What you need to do: Write what comes next in the passage on the movie The Flash, picking up right after its final sentence.

Document section:
Unfortunately, it doesn’t matter. Ultimately, The Flash avoids allowing her to defeat Zod in a King Kong-like manner, nor does it grant her victory in the battle. In fact, she is abruptly and brutally killed by Zod multiple times. This shocking twist, along with the repeated deaths of Keaton’s Batman, supposedly adds dramatic peril to Barry’s journey. For some reason, Zod winning this battle is considered canonical, despite previously witnessing his defeat in Man of Steel, and Barry must accept that he cannot change the past. Instead, he erases it, at least in this timeline. As a consequence, it seems that Calle’s Kara is also erased from existence.

I can’t help but wonder if this creative choice was a result of post-production reshoots and editing revisions. Supergirl and even Keaton’s beloved Batman are abruptly removed from the movie, their characters seemingly discarded, only to be replaced by (of all people) George Clooney. While it may be somewhat cathartic for Barry’s personal journey, it’s underwhelming as a film experience. Half of the established elements are disregarded in favor of tasteless fan service that brings Christopher Reeve and George Reeves back from the dead.

Information shown:
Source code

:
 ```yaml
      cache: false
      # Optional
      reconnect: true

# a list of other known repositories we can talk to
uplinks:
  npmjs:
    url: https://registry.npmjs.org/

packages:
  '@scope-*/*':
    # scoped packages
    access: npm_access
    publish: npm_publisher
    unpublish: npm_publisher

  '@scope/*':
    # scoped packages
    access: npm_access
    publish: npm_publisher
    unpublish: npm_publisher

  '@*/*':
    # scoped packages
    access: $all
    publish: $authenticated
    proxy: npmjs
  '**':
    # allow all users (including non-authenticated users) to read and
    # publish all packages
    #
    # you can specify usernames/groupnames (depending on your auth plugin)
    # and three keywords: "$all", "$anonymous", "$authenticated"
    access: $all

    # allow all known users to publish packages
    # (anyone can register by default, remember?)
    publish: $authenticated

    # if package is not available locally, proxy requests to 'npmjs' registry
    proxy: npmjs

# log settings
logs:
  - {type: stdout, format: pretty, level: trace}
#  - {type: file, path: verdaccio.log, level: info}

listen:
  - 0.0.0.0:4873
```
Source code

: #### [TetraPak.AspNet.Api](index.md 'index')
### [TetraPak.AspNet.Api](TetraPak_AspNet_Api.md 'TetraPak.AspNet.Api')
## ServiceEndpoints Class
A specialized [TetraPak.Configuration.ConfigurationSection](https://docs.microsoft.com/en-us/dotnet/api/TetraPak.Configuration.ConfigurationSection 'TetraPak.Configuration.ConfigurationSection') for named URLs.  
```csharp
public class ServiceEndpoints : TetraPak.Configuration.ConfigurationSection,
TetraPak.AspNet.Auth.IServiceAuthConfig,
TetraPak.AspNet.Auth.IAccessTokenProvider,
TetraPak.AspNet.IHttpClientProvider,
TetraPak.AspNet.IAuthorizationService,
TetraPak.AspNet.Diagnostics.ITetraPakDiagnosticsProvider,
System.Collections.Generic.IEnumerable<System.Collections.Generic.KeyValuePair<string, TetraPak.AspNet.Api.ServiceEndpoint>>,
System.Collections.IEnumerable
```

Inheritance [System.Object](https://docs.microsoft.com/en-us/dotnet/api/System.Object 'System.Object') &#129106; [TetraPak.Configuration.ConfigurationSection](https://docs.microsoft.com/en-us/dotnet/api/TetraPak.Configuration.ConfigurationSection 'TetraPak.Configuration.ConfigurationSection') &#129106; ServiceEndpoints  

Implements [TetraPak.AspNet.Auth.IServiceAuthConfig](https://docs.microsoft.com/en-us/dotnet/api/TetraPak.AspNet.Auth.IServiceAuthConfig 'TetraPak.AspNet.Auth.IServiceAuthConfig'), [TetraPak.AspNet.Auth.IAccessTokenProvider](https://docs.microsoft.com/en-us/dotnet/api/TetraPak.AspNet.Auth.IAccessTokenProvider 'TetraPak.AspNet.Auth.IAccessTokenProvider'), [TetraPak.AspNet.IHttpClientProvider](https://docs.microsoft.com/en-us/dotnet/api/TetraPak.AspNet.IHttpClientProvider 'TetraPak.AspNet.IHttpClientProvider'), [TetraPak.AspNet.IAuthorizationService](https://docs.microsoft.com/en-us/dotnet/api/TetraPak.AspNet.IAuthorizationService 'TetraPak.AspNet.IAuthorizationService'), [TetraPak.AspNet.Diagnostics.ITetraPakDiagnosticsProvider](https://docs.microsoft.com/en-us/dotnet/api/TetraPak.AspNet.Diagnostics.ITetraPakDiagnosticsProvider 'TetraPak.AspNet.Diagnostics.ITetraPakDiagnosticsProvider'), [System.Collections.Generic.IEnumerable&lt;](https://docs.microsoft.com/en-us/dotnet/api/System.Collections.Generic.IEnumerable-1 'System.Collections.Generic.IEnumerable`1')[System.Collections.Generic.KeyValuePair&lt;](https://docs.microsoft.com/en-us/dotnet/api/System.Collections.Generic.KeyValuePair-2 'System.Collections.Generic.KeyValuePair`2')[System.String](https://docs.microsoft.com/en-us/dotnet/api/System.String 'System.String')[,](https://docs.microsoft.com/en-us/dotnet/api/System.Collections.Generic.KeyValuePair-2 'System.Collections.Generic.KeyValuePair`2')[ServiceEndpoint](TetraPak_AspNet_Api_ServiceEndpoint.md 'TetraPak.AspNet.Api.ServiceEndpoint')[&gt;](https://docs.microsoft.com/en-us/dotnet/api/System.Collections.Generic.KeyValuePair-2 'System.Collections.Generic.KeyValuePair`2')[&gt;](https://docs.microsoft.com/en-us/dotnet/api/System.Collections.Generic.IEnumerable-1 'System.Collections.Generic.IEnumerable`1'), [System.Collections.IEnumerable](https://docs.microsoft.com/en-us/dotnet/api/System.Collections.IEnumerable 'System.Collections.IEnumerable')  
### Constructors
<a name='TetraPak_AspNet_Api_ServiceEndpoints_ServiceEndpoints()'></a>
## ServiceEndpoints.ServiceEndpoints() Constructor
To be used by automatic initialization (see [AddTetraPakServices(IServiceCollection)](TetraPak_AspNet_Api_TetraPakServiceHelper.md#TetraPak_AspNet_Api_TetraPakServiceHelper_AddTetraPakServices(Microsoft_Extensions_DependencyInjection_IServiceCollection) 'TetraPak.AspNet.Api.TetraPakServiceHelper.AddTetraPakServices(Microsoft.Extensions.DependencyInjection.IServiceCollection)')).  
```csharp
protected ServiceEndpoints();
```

Result of this exercise:
Unintentionally, the movie may even be seen as vindicating the cynicism inherent in Snyder’s vision. Altruism, heroism, and faith in humanity are portrayed as foolish notions. To defeat Zod, one must become indistinguishable from him.

Considering the behind-the-scenes reshuffling, this awkward ending may mark the last appearance of Keaton as Batman and Calle as Supergirl. It’s a shame for both actors, but particularly for the latter, as we barely had a chance to truly know this interpretation of the character. Nonetheless, it was far superior to anything we experienced during the Snyder years.